A arte como processo coletivo e de reflexão é o que move os grupos que gerem a Vila. A Trupe Olho da Rua é exemplo disso: integrante da Cooperativa Paulista de Teatro, o coletivo há anos batalha para disseminar arte pelo país. Para levar teatro às mais diversas ruas, possui veiculo próprio e investe constantemente em processo de formação. Em Santos a Trupe já circulou por muitos bairros, assim como o coletivo Ciclocênico, o grupo Tesctom (Palhaçaria) e a Casa 3. “De uns quatro anos pra cá, conseguimos estabelecer o teatro de rua”. A Trupe circula ainda por diversos estados - este ano foi para Londrina e Porto Alegre, e em junho participará do circuito cultural do Sesc, um ônibus que leva cultura para várias partes do Estado.

Arte e reflexão, cimento da Vila.
Da mesma forma atuam os Panthanas, o primeiro grupo da Baixada Santista que pesquisa exclusivamente a linguagem circense para as ruas. Na bagagem já são mais de 200 apresentações, levando o circo para as praças e palcos do Brasil. Junto com a Oficina Cultural Pagu e Oficina Cultural Gerson de Abreu do Governo do Estado de São Paulo, ministraram oficinas de circo por cidades da região e Vale do Ribeira.

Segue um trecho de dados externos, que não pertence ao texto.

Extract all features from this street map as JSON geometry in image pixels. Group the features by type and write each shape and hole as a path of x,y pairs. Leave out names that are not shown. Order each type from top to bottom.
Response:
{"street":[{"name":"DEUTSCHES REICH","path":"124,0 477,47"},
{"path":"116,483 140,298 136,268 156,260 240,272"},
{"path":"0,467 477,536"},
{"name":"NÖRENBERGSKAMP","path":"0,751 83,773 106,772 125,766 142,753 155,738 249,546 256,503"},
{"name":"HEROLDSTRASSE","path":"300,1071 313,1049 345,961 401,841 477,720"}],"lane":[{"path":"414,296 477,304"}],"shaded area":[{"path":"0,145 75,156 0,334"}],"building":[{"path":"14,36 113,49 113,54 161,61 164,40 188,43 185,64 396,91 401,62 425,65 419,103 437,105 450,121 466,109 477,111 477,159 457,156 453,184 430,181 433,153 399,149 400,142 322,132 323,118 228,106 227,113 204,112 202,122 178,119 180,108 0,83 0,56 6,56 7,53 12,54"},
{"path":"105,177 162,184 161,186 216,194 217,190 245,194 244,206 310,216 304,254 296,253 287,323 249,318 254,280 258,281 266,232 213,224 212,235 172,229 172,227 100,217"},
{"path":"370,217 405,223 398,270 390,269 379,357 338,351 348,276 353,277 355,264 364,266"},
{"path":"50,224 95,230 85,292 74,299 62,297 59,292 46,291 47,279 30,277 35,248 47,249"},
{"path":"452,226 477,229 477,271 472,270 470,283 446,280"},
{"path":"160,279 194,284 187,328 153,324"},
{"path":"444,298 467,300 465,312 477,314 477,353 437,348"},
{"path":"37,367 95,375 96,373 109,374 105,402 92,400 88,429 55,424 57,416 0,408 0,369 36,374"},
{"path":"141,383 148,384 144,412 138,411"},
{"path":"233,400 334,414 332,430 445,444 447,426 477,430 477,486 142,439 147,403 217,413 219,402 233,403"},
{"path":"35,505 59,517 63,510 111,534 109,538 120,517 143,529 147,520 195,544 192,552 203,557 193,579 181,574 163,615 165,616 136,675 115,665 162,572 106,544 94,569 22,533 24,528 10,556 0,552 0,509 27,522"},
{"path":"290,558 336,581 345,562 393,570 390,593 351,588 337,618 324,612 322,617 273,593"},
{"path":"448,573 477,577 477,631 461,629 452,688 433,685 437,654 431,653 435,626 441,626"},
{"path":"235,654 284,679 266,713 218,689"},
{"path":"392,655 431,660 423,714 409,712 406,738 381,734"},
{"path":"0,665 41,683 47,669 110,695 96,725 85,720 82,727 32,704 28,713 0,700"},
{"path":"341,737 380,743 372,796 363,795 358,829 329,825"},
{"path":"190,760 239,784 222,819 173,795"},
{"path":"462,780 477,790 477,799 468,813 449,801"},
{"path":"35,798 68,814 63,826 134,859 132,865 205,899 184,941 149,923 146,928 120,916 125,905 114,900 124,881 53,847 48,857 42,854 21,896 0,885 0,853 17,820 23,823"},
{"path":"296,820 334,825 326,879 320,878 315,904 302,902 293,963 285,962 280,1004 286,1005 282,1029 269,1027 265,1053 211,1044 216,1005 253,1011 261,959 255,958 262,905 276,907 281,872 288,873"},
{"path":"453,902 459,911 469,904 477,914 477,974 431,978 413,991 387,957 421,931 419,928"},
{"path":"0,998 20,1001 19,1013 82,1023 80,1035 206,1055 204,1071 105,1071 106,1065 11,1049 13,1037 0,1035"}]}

A Vila é viva por conta da ação destes dois grupos e de todo um coletivo que se mantém forte, formado por gente como o pessoal da Casa 3, do Cineclube Maurice Legeard, dos alunos, monitores e de tantos outros que fazem a Vila ser o que é. São os chamados "vileiros", como explica Caio. O que parece mover aquele lugar é o fato de que todos os artistas, produtores, pesquisadores, professores, alunos e público envolvidos no cotidiano desse palco ativo que é a Vila do Teatro acreditarem, como Plínio Marcos, que “Teatro só faz sentido quando é uma tribuna livre onde se pode discutir até as últimas consequências os problemas dos homens”.